ReflexivePronounclassparser.t[4830]

Base class for reflexive pronouns. These are pronouns like "himself" that specifically refer to an antecedent in the same sentence, rather than to an earlier sentence: ASK BOB ABOUT HIMSELF is an inquiry about Bob, while ASK BOB ABOUT HIM refers to some male antecedent from an earlier statement.

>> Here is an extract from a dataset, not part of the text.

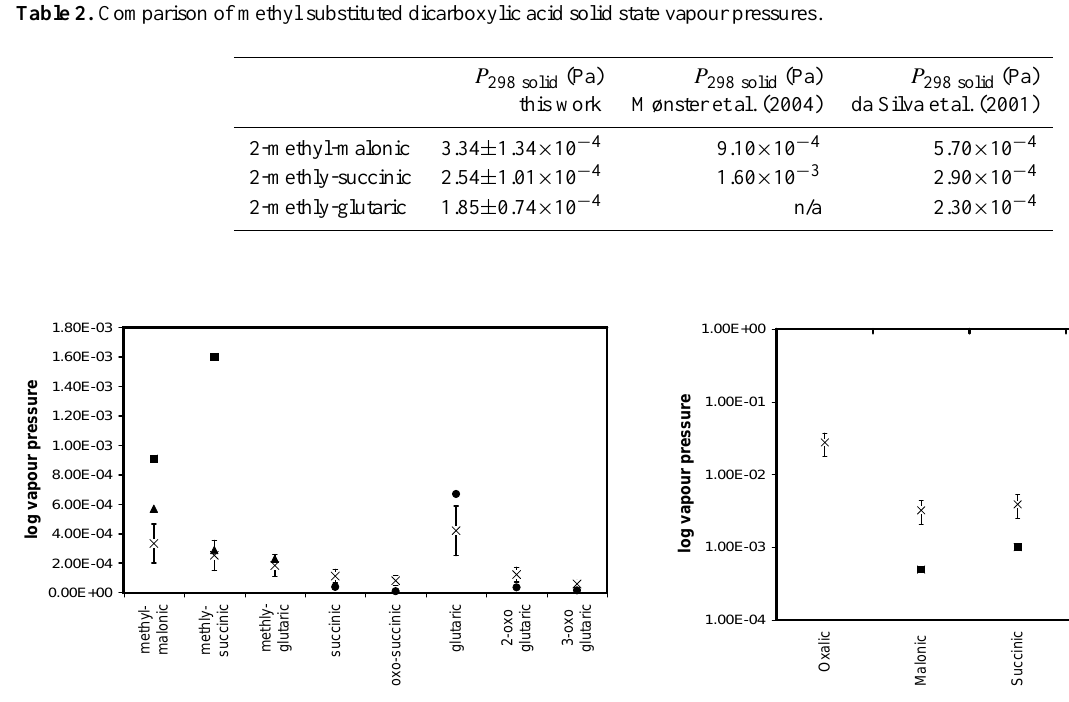
Fig. 3. Comparison of measured solid state vapour pressure at 298K in Pa with literature values. Symbols; × KEMS, N Riberio da Silva et al. (2001), l Froesch et al. (2010), (cid:4) Mønster et al. (2003). Froesch et al. (2010) suggest that 2-keto succinic and 3-keto glutaric acid may have undergone decarboxylation affecting their results. Table 3. Comparison of keto substituted dicarboxylic acid solid state vapour pressures.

Note that the first- and second-person reflexives are generally not needed in the parser. (We define them here anyway, because they're useful for message generation.) The third-person reflexive pronouns have distinct meanings in input from the corresponding ordinary pronouns, in that they refer to noun phrases within the same command rather than in earlier exchanges. In contrast, the second-person pronouns have the same meaning in ordinary and reflexive forms, at least within the confines of the IF parser: EXAMINE ME and EXAMINE MYSELF mean the same thing in all typical IF command syntax.

class ReflexivePronoun :   Pronoun

Superclass Tree   (in declaration order)

ReflexivePronoun
        Pronoun
                object

Subclass Tree  

(none)

Global Objects  

Herself  Himself  Itself  Myself  Ourselves  Themselves  Yourself  Yourselves 

Summary of Properties  

all  person  pronoun 

Inherited from Pronoun :
aName  ante  reflexive  theName  theObjName 

Summary of Methods  

construct  resolve 

Inherited from Pronoun :
matchObj  setAntecedents 

Properties  

allOVERRIDDENparser.t[4863]

Class property - list of all reflexive pronoun objects. This keeps the reflexive pronouns in a separate list from the base Pronoun list.

personOVERRIDDENparser.t[4856]
my grammatical person is the same as my underlying pronoun's

pronounparser.t[4853]
Get the corresponding ordinary (non-reflexive) form of the pronoun. For example, for HIMSELF we'd return HIM.

Methods  

construct ( )OVERRIDDENparser.t[4832]

during construction, set the regular pronoun to point back at me

resolve ( )OVERRIDDENparser.t[4847]
A reflexive pronoun binds to another noun phrase contained in the same command, so we resolve using the parser's "late binding" scheme. We invoke this by returning the ordinary (non-reflexive) pronoun object representing the attributes that we match; upon seeing this, the parser will know to come back to this pronoun after it's finished resolving earlier phrases, and look for the appropriate pronoun binding within those other phrases.